(WHAT YOU SHOULD DO)
Every entry below should be printed exactly, without its images.

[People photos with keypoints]

------------------------------

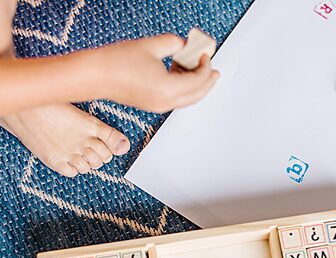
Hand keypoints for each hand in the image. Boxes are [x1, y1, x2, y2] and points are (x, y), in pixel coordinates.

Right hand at [98, 34, 219, 112]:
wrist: (93, 76)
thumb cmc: (116, 62)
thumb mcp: (151, 46)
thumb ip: (173, 44)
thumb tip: (184, 45)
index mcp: (167, 90)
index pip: (198, 81)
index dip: (205, 66)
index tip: (206, 53)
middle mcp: (165, 102)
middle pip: (196, 95)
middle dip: (208, 82)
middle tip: (214, 71)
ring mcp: (158, 106)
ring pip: (186, 99)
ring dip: (195, 85)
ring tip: (197, 68)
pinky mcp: (151, 104)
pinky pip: (175, 99)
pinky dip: (182, 88)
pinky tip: (179, 72)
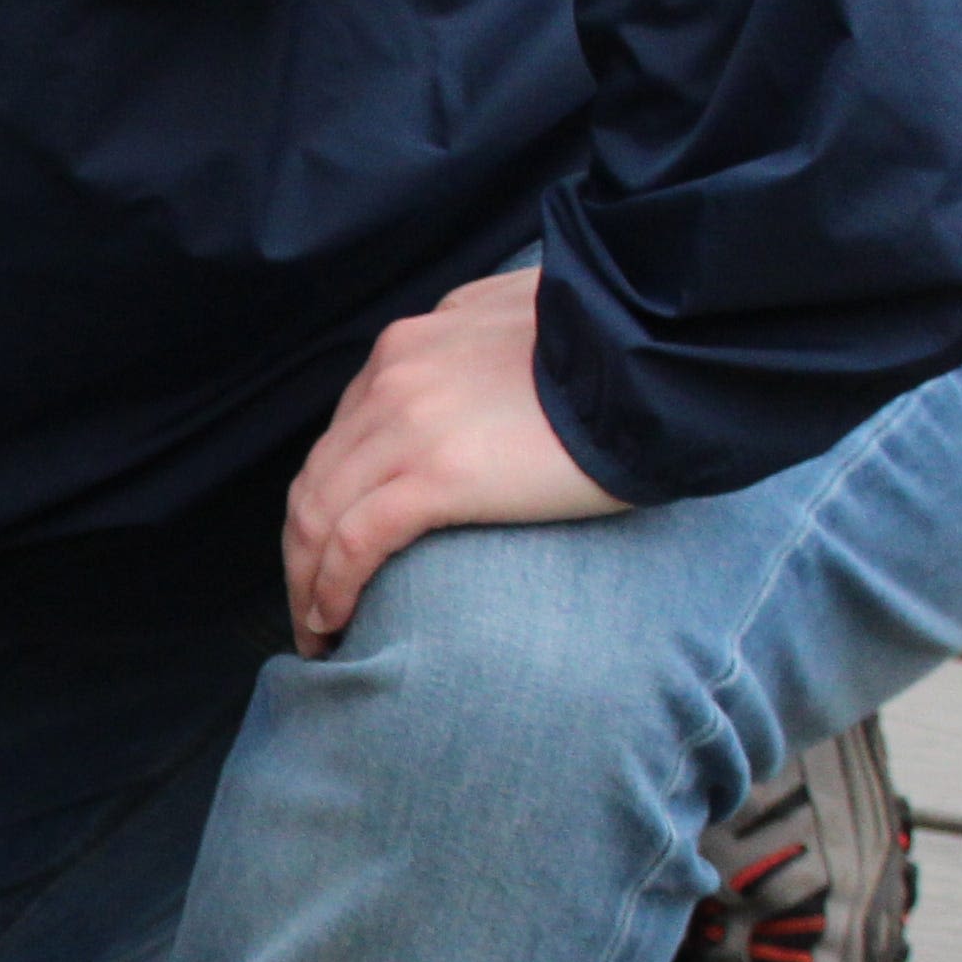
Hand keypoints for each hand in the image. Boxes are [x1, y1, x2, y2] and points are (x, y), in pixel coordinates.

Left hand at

------------------------------

(ANSWER TO THIS EXERCISE)
Hand keypoints for each hand in the image. Boxes are [x1, y1, x2, y2] and points are (x, y), in pixel coordinates.

Right hand at [98, 34, 219, 112]:
wrist: (93, 76)
thumb cmc: (116, 62)
thumb mcp: (151, 46)
thumb ip: (173, 44)
thumb tip: (184, 45)
index mcp: (167, 90)
index pip: (198, 81)
index dip: (205, 66)
index tip: (206, 53)
middle mcp: (165, 102)
middle pip: (196, 95)
middle dip: (208, 82)
middle tip: (214, 71)
ring mcp: (158, 106)
ring pip: (186, 99)
ring dip: (195, 85)
ring tip: (197, 68)
pinky mcp: (151, 104)
pinky pip: (175, 99)
pinky dip: (182, 88)
pinky tip: (179, 72)
Hand keypoints for each hand in the image. Boxes are [x1, y1, x2, y2] and points are (x, y), in pixel coordinates.

Left hand at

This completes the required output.